[What is needed]
Answer these questions from the text on League executive roles.
(a) In which city did the election process run long because of second and third ballots?
(b) How many years in total will Velma Harasen have served on National?
(c) How many more years has Barb Dowding committed herself to on National Council?

[Excerpt provided]
************

From the experience of Catch the Fire, I hope that many members will take another look at stepping up and accepting a position on an executive, whether that be on the parish level, regional, diocesan, provincial or national. It seems one of the most difficult aspects of the League is to get people to take on executive roles. Yet without an executive, there will be no League. No organization can exist solely on members at large. I feel one of the issues here is the lack of support for those women who are willing to take an executive position. It’s seems like everyone else breathes a sigh of relief. “Thank goodness it’s not me!” The executive members cannot be blamed if they feel a sense of abandonment or fear that they have taken on a life commitment. This has got to change for the good of the League and the growth of its members. In Edmonton, the election process got a little long because of second and third ballots for some positions. However, I was a disappointed to see so many people leave the convention hall during the elections. These women who have let their names stand for election need the prayers and support of the membership. Election to the National Council is a long - term commitment. Velma Harasen began her time on National 13 years ago when she became Provincial President. She still has to serve two years as Past National President to give her a total of 15 years. Mary Nordick has been involved with National since 2003 and with her election to the postion of First Vice she has made a commitment for another two years. Barb Dowding, President Elect, has commited herself to 6 more years on National Council. The members should remain in the convention hall to prayer for those who are voting and those being elected and to be there to applaud them when the new executive is introduced.

************

[Record set]

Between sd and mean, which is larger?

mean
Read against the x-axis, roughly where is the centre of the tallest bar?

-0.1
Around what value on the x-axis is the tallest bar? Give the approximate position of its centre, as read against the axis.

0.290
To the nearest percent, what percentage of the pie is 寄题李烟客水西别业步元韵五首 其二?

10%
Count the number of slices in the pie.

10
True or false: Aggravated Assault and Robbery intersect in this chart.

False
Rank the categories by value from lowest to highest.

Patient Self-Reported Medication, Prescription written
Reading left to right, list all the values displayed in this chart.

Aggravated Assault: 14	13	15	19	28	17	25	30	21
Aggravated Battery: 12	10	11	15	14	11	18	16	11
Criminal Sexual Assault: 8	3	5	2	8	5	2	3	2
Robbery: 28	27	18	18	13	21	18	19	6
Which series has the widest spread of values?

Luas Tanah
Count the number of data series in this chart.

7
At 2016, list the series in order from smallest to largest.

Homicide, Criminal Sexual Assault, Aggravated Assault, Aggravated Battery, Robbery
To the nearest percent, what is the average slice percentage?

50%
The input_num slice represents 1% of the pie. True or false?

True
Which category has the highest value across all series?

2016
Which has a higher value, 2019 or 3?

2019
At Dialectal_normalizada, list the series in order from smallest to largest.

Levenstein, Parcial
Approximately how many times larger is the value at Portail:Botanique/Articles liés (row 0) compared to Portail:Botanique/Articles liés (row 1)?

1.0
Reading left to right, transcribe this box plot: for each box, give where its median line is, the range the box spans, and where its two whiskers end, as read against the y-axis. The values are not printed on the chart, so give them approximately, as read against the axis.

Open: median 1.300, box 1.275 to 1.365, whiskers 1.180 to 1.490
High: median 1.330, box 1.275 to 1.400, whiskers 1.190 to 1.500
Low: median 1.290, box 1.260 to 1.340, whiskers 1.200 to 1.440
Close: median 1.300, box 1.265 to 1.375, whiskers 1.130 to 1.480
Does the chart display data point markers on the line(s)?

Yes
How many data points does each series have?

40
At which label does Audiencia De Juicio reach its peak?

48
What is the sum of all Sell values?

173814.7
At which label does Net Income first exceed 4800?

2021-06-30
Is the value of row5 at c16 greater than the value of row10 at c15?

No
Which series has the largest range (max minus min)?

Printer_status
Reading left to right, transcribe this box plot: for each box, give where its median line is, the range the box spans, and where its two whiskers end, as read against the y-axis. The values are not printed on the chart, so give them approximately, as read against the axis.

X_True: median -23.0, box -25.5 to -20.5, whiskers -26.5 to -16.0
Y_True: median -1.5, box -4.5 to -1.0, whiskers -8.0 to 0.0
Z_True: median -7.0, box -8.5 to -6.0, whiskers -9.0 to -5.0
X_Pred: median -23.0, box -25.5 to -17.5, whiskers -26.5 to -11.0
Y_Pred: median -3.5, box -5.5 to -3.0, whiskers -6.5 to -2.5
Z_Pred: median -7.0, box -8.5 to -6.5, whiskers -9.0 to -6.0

************

[Answer below]
(a) Edmonton
(b) 15 years
(c) 6 more years